— START OF RECORD SET —

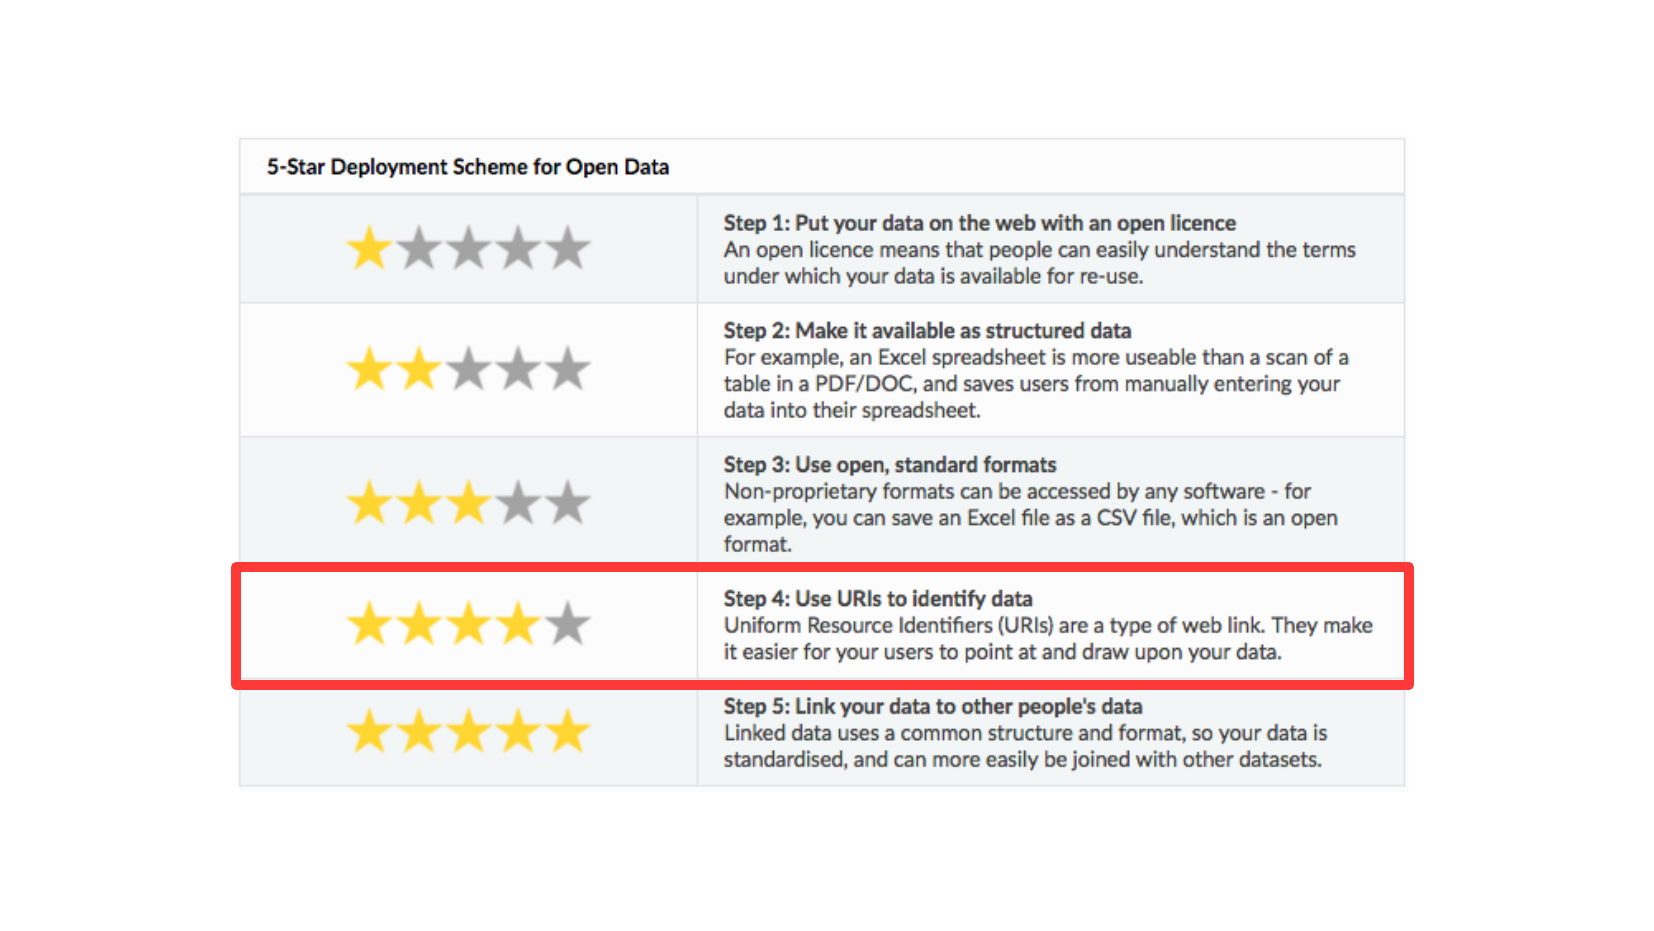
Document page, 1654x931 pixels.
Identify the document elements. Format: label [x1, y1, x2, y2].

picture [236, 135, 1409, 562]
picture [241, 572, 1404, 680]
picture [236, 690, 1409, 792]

— END OF RECORD SET —
— START OF RECORD SET —

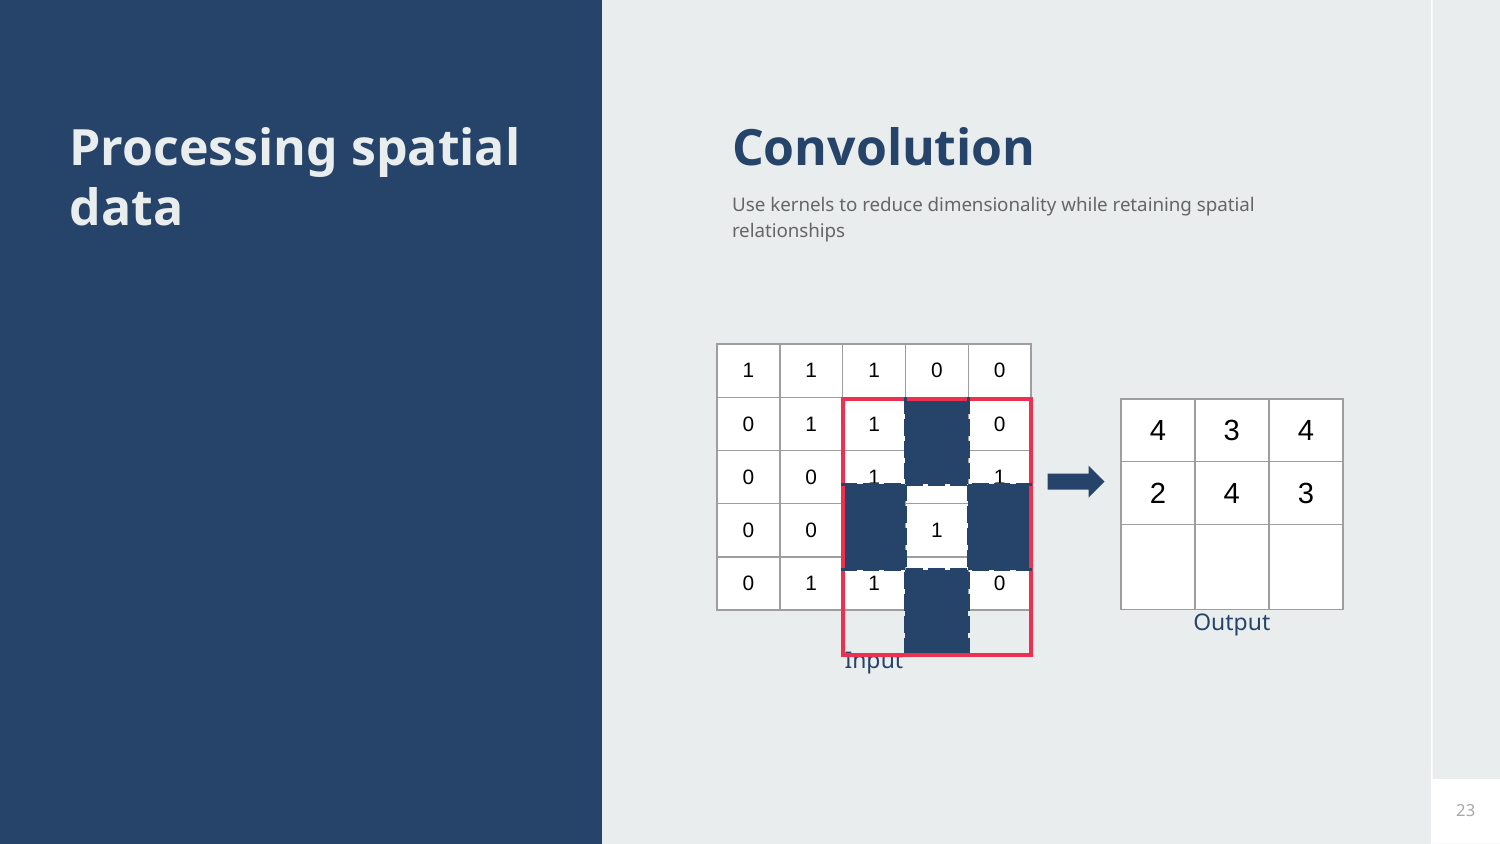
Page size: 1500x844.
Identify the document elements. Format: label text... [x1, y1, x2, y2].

— END OF RECORD SET —
— START OF RECORD SET —

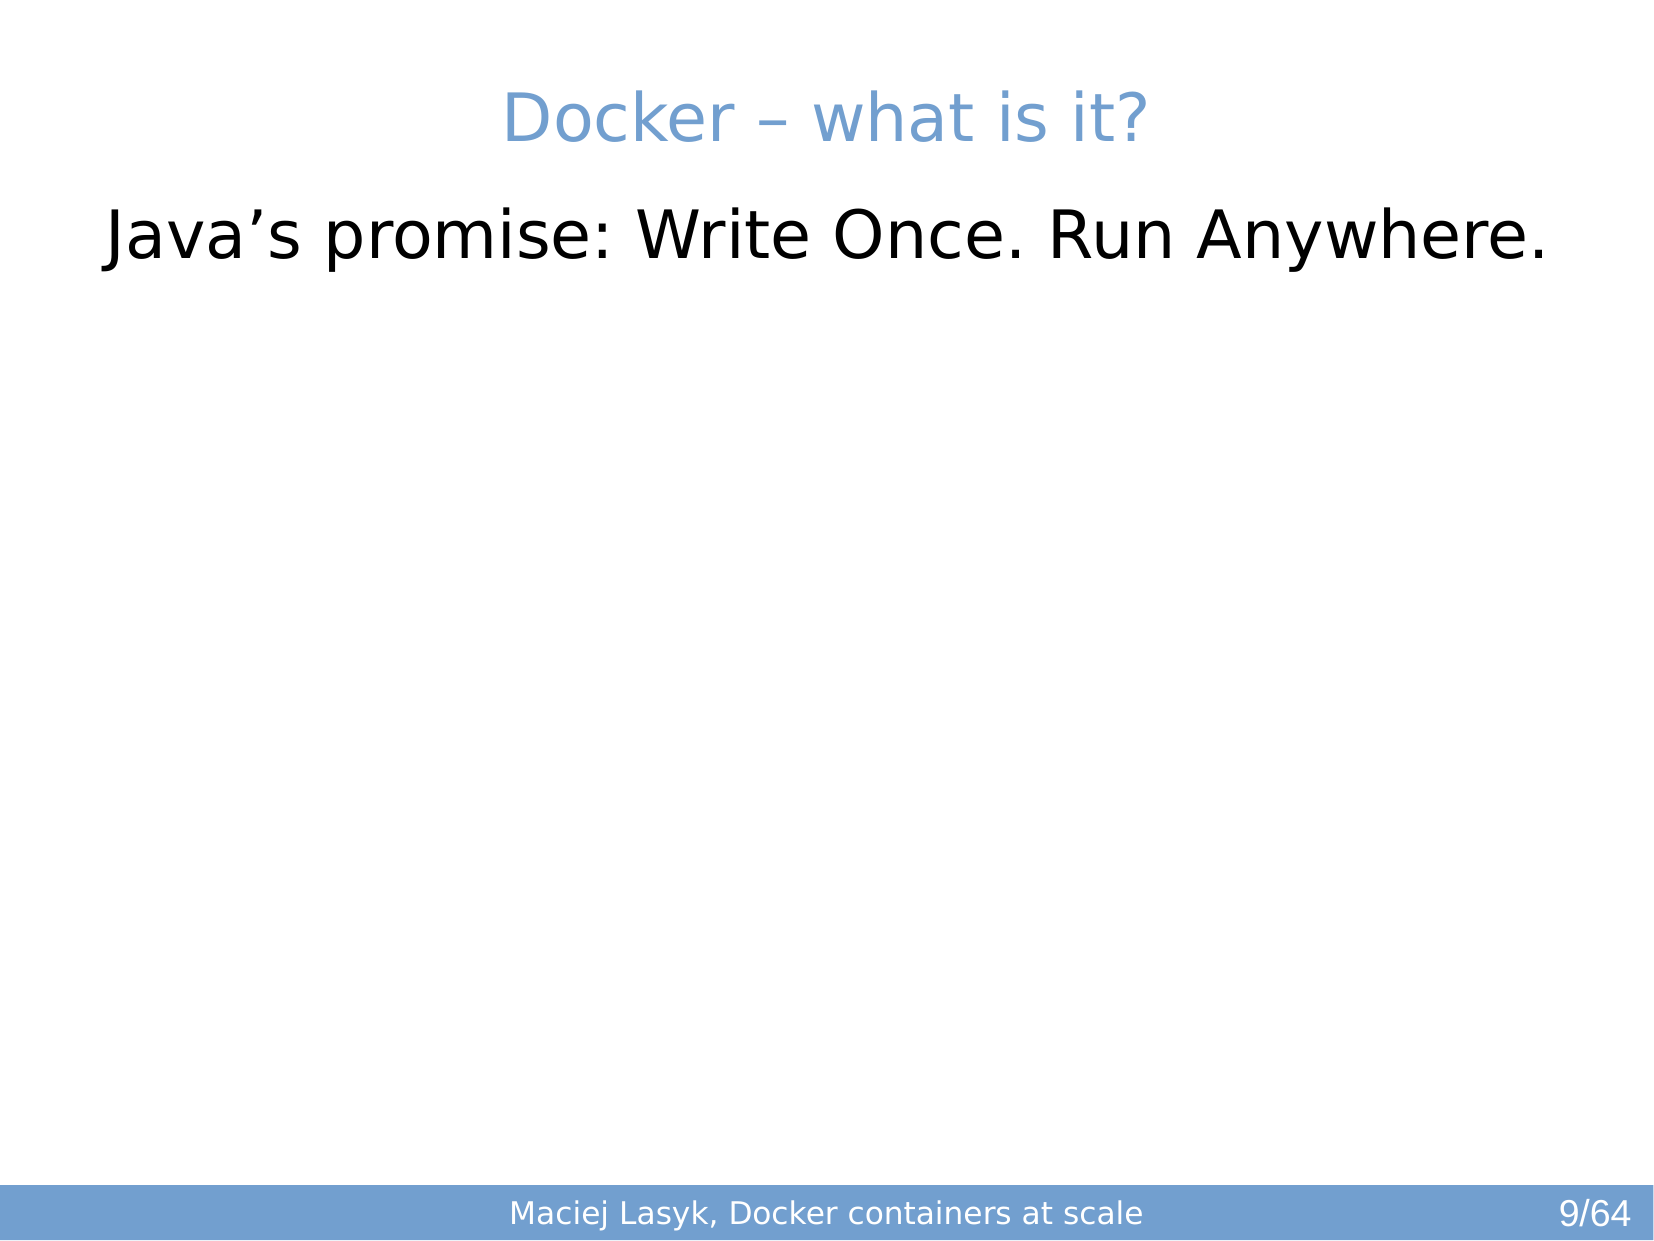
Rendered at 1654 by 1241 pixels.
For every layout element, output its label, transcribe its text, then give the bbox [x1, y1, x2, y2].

— END OF RECORD SET —

INSTRUCTION
Present the lines from the line with "Document page, 1654x931 pixels." to the line with "picture [236, 690, 1409, 792]" as a Markdown table with the columns Number and Record line, leaving out blank lines.

RESULT FOR THIS TASK
| Number | Record line |
|---|---|
| 1 | Document page, 1654x931 pixels. |
| 2 | Identify the document elements. Format: label [x1, y1, x2, y2]. |
| 3 | picture [236, 135, 1409, 562] |
| 4 | picture [241, 572, 1404, 680] |
| 5 | picture [236, 690, 1409, 792] |